In every art form, the moment in the spotlight pales in comparison to the tens of thousands of hours it will take to get there. Life in the arts doesn't happen on red carpets or with the paparazzi snapping pictures. It happens on movie sets, recording studios, and at writing desks.
Give them the Facts, but Leave Your Emotions Out of It
As a parent, you're naturally going to be concerned and emotional about the choice your child is about to make. And as an 18 year old who doesn't know his ass from his head, even if he has a 4.0, valedictorian status, and acceptance to the Ivy League, your kid will be emotional.

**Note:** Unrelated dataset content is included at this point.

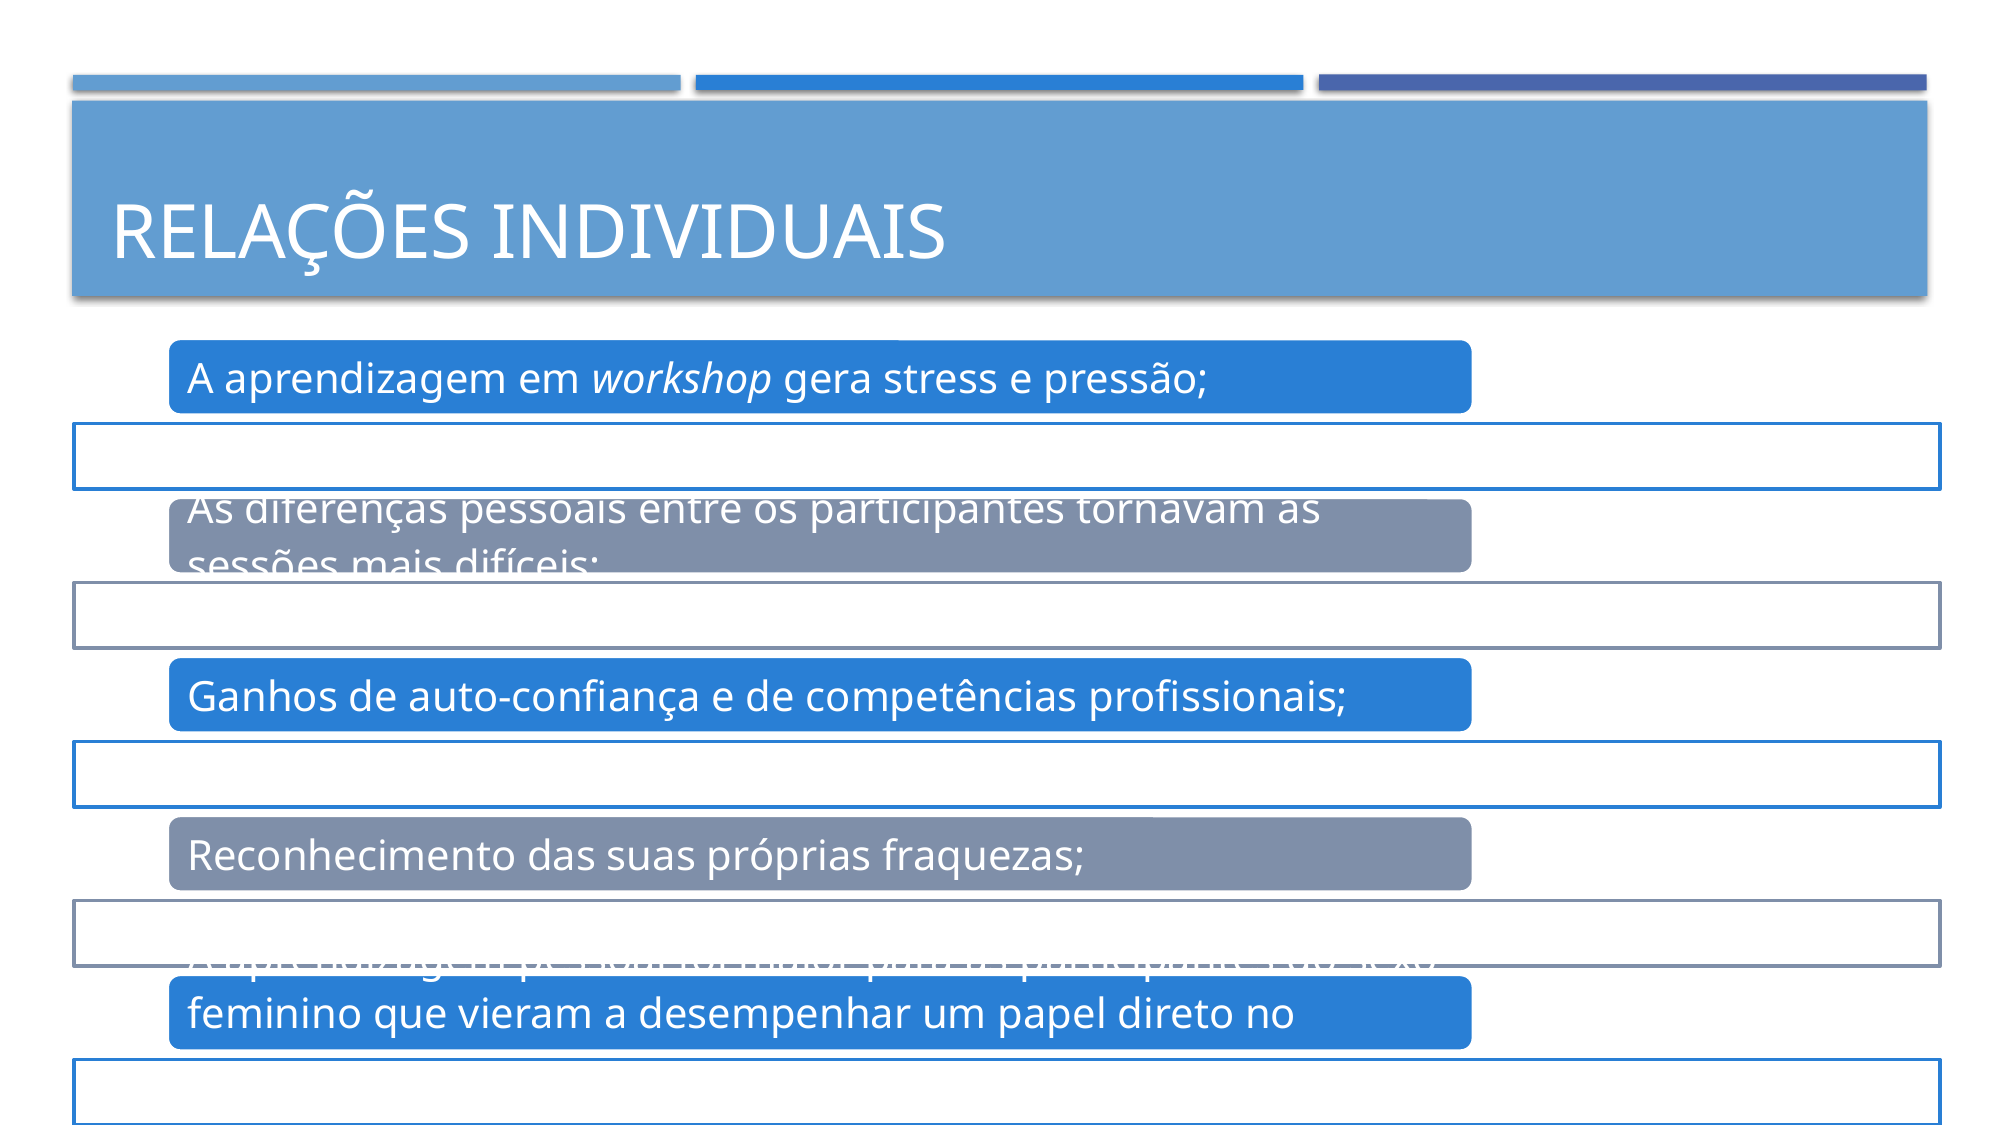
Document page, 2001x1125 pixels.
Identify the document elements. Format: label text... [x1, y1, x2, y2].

title Relações individuais [95, 115, 1905, 282]
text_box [73, 329, 1941, 1125]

If there’s one thing my dad did well in our conversation, it was that he didn't force his opinion on me. While I knew he wanted me to go to Berkeley, he just asked me to listen and made his points.
Support The Decision
It's hard to overstate the importance of emotional support for people who want to pursue a career in the arts. When a child pursues a career in the arts against a parent's wishes, it can create a lot of turmoil within families. These careers are hard enough as it is without a parent who keeps wishing their child would do something else.
Every artist has experienced the pain of friends and family members wondering when they're going to get a “real job”. Even after they've become successful, they wrestle with the fact that people don't take them seriously.
I thought of all the times I've been asked if I'm still writing. I've been asked this by acquaintances, strangers, even by fans, readers of mine. Still writing? It felt to me like a shameful thing that I was being asked this - that surely if I had written more books, won more awards, made more money, was better known, I wouldn't be dealing with this question. Still writing?...I've asked around and discovered that every artist and writer I know contends with a version of this question. - Dani Shapiro
The stakes of this kind of a decision are much lower early in someone's life. There's probably no better time to take a risk instead of wondering what might have been. Sometimes the best wisdom comes from the school of hard knocks and a life in the arts that hasn't gone according to plan.
The choice to pursue a career in the arts is not for the faint of heart. It's not for people who thrive on certainty, and lack self-discipline. It's for people who can't imagine doing anything else, who are willing to go far past where the average person quits, who has a bias towards action, and is willing to do whatever it takes.